| What the exercise asks |
Produce as output only the lines below starting at the line with "line: (841, 597)" and continuing through the line with "line: (848, 609)", each one exactly as written.

| Available data |
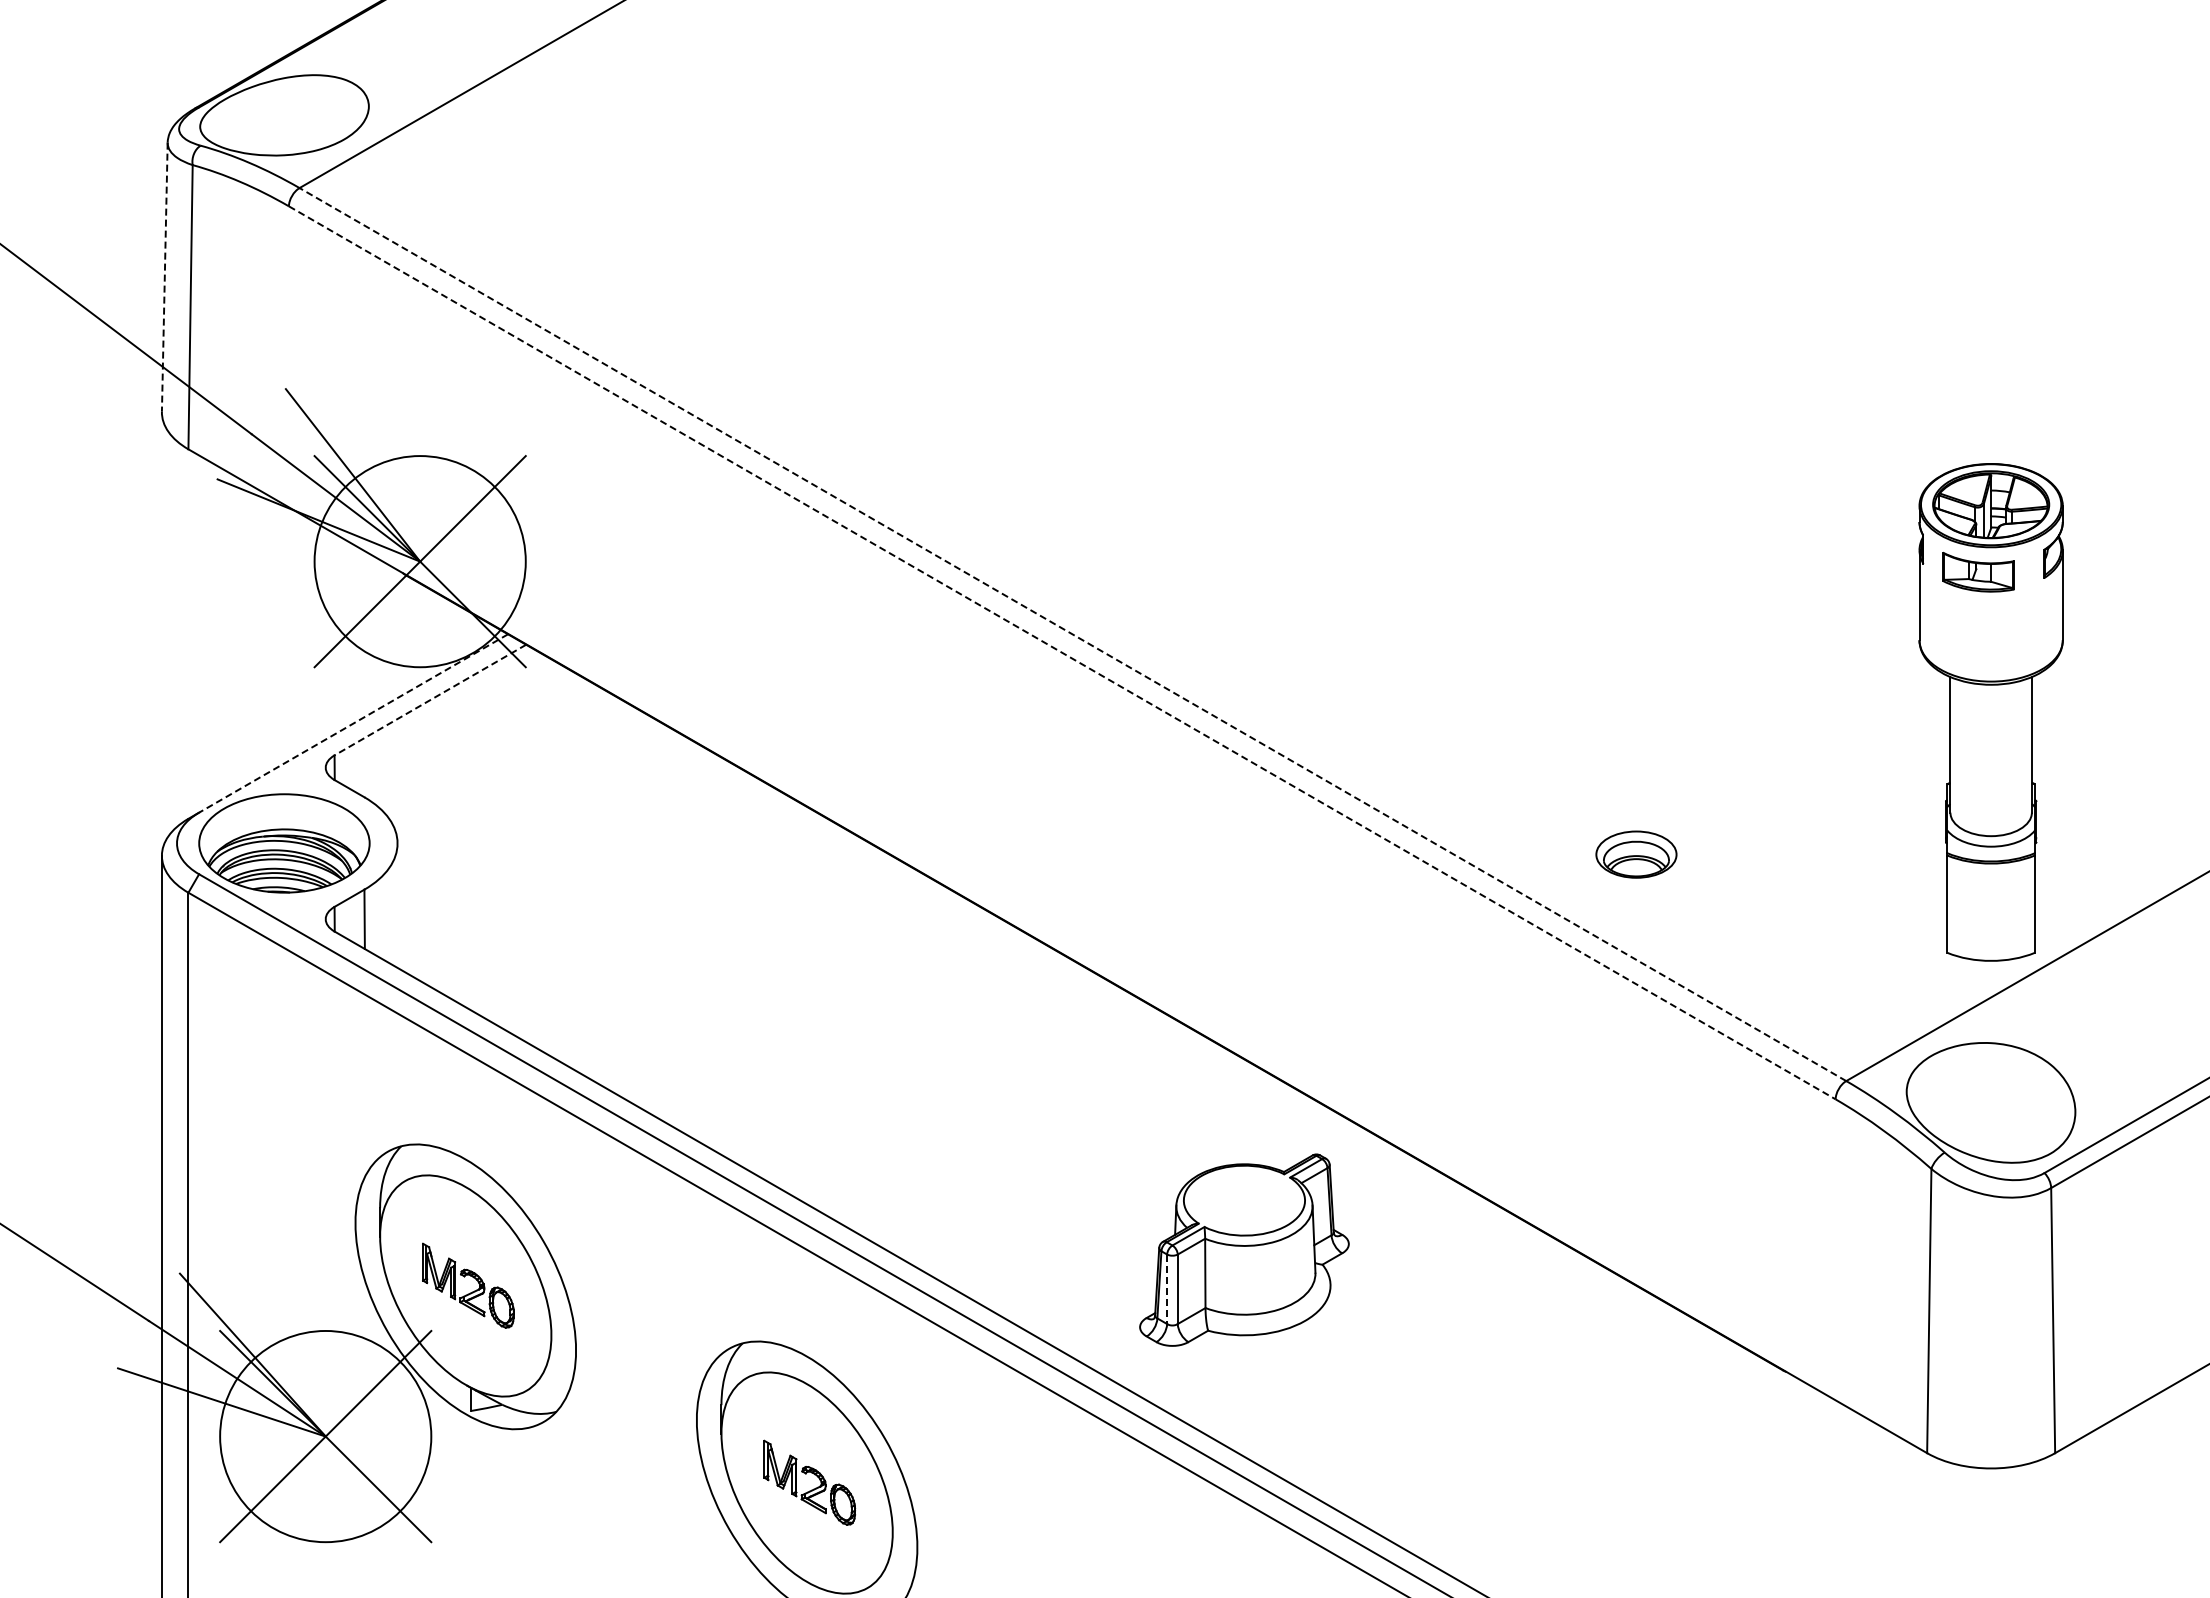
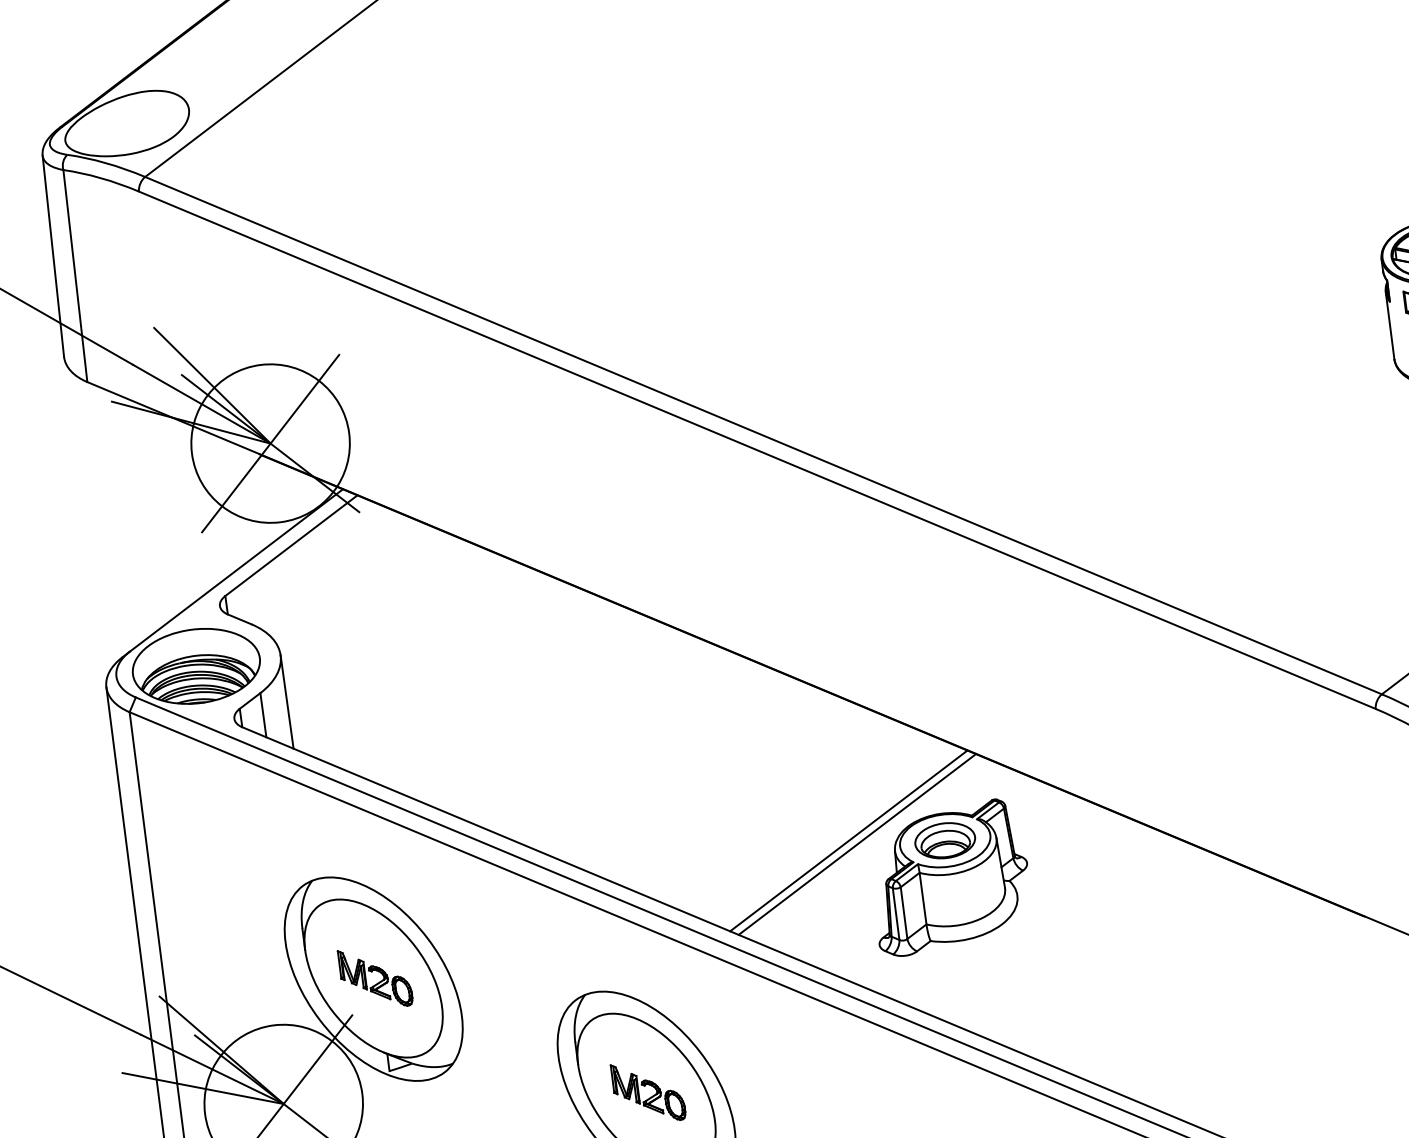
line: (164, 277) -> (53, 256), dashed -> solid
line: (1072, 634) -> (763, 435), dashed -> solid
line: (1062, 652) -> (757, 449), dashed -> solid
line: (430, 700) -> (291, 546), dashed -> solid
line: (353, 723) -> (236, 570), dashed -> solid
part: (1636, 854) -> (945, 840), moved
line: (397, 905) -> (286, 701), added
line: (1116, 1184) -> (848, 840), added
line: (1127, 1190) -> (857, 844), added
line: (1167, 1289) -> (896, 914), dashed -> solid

==

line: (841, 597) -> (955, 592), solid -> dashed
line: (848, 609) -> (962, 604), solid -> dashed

| Exercise solution |
line: (841, 597) -> (955, 592), solid -> dashed
line: (848, 609) -> (962, 604), solid -> dashed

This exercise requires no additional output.